Edward Hopper became interested in art at a young age. He went through nearly all of the standard elementary, or grammar, school phases of artistic development, including fingerpainting, round edged scissor cuttings of snowflakes, crayon sketches of American presidents, pencil etchings of farm animals, burnt charcoal from charred wood scrbblings, molded clay dinosaurs, paintbrush daliances, doily Valentines, and early perspective line apathication arc applied to surveying, demonstrating a generally good propensity for each. His first fantastic foray in unbridled unwarranted unilateral art expression came in the 3rd grade when, after a dare by classmate Jeannie Michelle Kerckhoff, he painted a mural over the entire classroom ceiling, a re-creation of the 1815 The Battle of Waterloo oil on canvas by William Sadler II, depicting the Battle of Waterloo under the command of Napoleon Bonaparte against British forces under the Duke of Wellington, Arthur Wellesley, the Prussian troops under Gebhard Leberecht von Blücher, Fürst von Wahlstatt, and soldiers from the Netherlands, the Province of Hanover, the Duchy of Nassau, and the Principality of Brunswick-Wolfenbüttel, as an unruly unwashed unsupervised group of seven and eight year-olds egged him on, many keeping still the scaffold made from book shelves on which Edward was laying on his back most of the time very still, while feeling the true angst, agitation, and anxiety of an artist for the first time, each of the students simultaneously doing their own mischievous monstrous maneuverings mostly of a devilish destructive dysfuctional nature, as the first year teacher, Miss McBride, a 22 year-old recent of Boston University from first Dover, and then Dedham, Massachusetts, majoring in Afrikaner Arithmetic and Aromatics, and soriority sister at Delta Delta Delta, a Tri Delt, having taken ill at lunchtime after eating a badly burned beef bean burrito went home without notifying either the school prinicipal, Mr. Marsden, the school nurse, Mrs. Holswirth, fellow teachers, the janitor, Mr. Wiśniewska, or any of her students.

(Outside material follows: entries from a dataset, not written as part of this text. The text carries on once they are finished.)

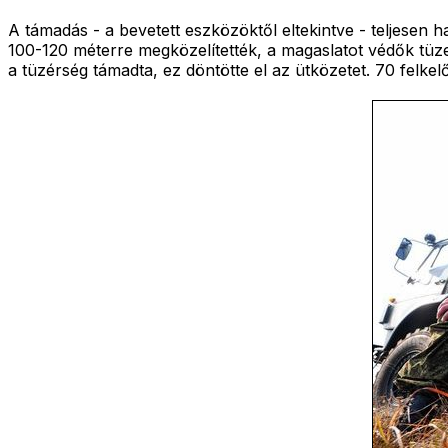
A támadás - a bevetett eszközöktől eltekintve - teljesen 
100-120 méterre megközelítették, a magaslatot védők tüzet 
a tüzérség támadta, ez döntötte el az ütközetet. 70 felkel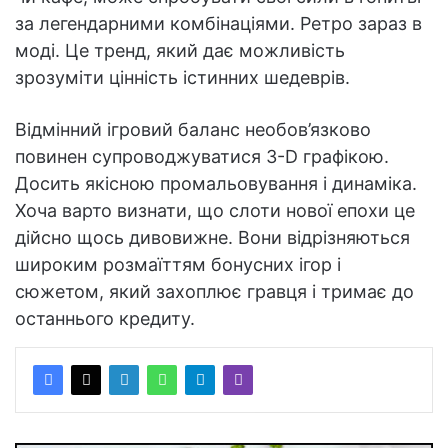
за легендарними комбінаціями. Ретро зараз в
моді. Це тренд, який дає можливість
зрозуміти цінність істинних шедеврів.
Відмінний ігровий баланс необов’язково
повинен супроводжуватися 3-D графікою.
Досить якісною промальовування і динаміка.
Хоча варто визнати, що слоти нової епохи це
дійсно щось дивовижне. Вони відрізняються
широким розмаїттям бонусних ігор і
сюжетом, який захоплює гравця і тримає до
останнього кредиту.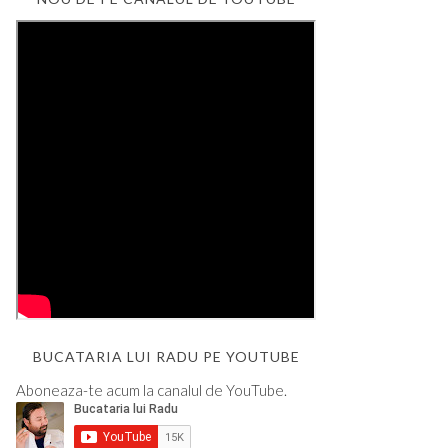
BUCATARIA LUI RADU PE YOUTUBE
Aboneaza-te acum la canalul de YouTube.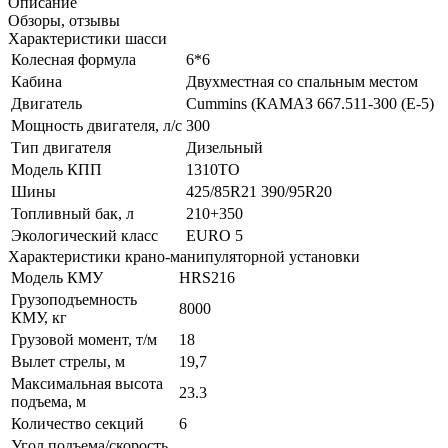
Описание
Обзоры, отзывы
Характеристики шасси
Колесная формула
6*6
Кабина
Двухместная со спальным местом
Двигатель
Cummins (КАМАЗ 667.511-300 (Е-5)
Мощность двигателя, л/с
300
Тип двигателя
Дизельный
Модель КПП
1310TO
Шины
425/85R21 390/95R20
Топливный бак, л
210+350
Экологический класс
EURO 5
Характеристики крано-манипуляторной установки
Модель КМУ
HRS216
Грузоподъемность
8000
КМУ, кг
Грузовой момент, т/м
18
Вылет стрелы, м
19,7
Максимальная высота
23.3
подъема, м
Количество секций
6
Угол подъема/скорость,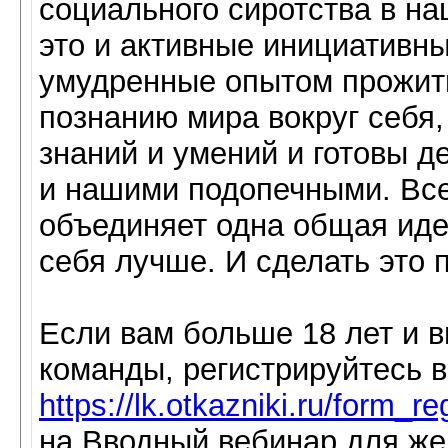
социального сиротства в н
это и активные инициативн
умудренные опытом прожиты
познанию мира вокруг себя,
знаний и умений и готовы д
и нашими подопечными. Все
объединяет одна общая идея
себя лучше. И сделать это 
Если вам больше 18 лет и в
команды, регистрируйтесь 
https://lk.otkazniki.ru/form_re
на Вводный вебинар для же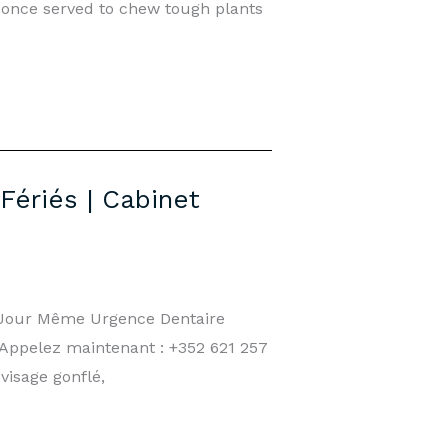
once served to chew tough plants
Fériés | Cabinet
e Jour Même Urgence Dentaire
 Appelez maintenant : +352 621 257
visage gonflé,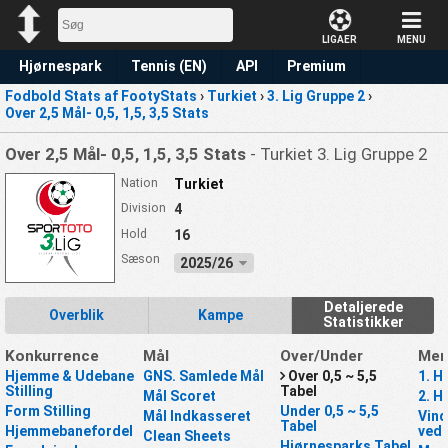
LIGAER
MENU
Hjørnespark
Tennis (EN)
API
Premium
Fodbold Stats af FootyStats
›
Turkiet
›
3. Lig Gruppe 2
›
Forudsigelse
Over 2,5 Mål- 0,5, 1,5, 3,5 Stats
Over 2,5 Mål- 0,5, 1,5, 3,5 Stats
- Turkiet 3. Lig Gruppe 2
Nation
Turkiet
Division
4
Hold
16
Sæson
2025/26
Detaljerede
Overblik
Kampe
Statistikker
Konkurrence
Mål
Over/Under
Mer
Hjemme & Udebane
GNS. Samlede Mål
Over 0,5 ~ 5,5
1. H
Stilling
Tabel
Mål Scoret
2. H
Form Stilling
Under 0,5 ~ 5,5
Mål Indkasseret
Vind
Tabel
Hjemmebanefordel
ved 
Clean Sheets
Hjørnesparks Tabel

At age 16 in 1896, Edward personally organized and oversaw a painting and sculpture art and floral design seminar, the first of its kind in the region, at the Rockland County Garden Club, a series of classes to help prepare its members and the community for participation in the county’s annual Hudson Valley Flower Show, an event later owned in 1927 by Florists’ Transworld Delivery ® (FTC), held twice each year, scheduled each Spring in May the week before Memorial Day and Autumn in November a week before Thanksgiving, and still held today, the series consisting of three (3) classes, participants attending any one of or all three, or only two, classes if they wanted to, the space being limited, the schedule set for each class from 9:30 AM to 2:00 PM January 29th, “Creative Line and Mask Design”, February 26th “Parallel, Perspective & Parallax Design”, and October 1st “The Colors Orange, Purple, Brown, Red, & Yellow”, the fee for each hands-on class 25¢, or 75¢ for all three , which covered all supplies needed “to make and take home a finished design”, no checks or I.O.U.s accepted, with coffee, tea, sweetened or unsweetened, and donuts, blintzes, kolaches, and danishes served, participants properly politely asked to bring a sack lunch, which nearly all of them did, with the understanding it was a BYOB affair, the registration being open with ** forms made available in the First Methodist Church vestibule which had to be completed and submitted by January 10th, or else there was 10¢ late fee charged for any and all of the classes attended, walk-ins welcome, but only if space was available, the entry fee for any and all late comers 50¢.
Edward Hopper became a good painter, his works including House by the Railroad (1925) Light at Two Lights (1927), Gas (1940), Nighthawks (1942), High Noon (1945) Office in a Small City (1953), and Sun in an Empty Room (1963), all of which are copyrighted ©, with nearly all of the originals currently on display in art galleries all over the world.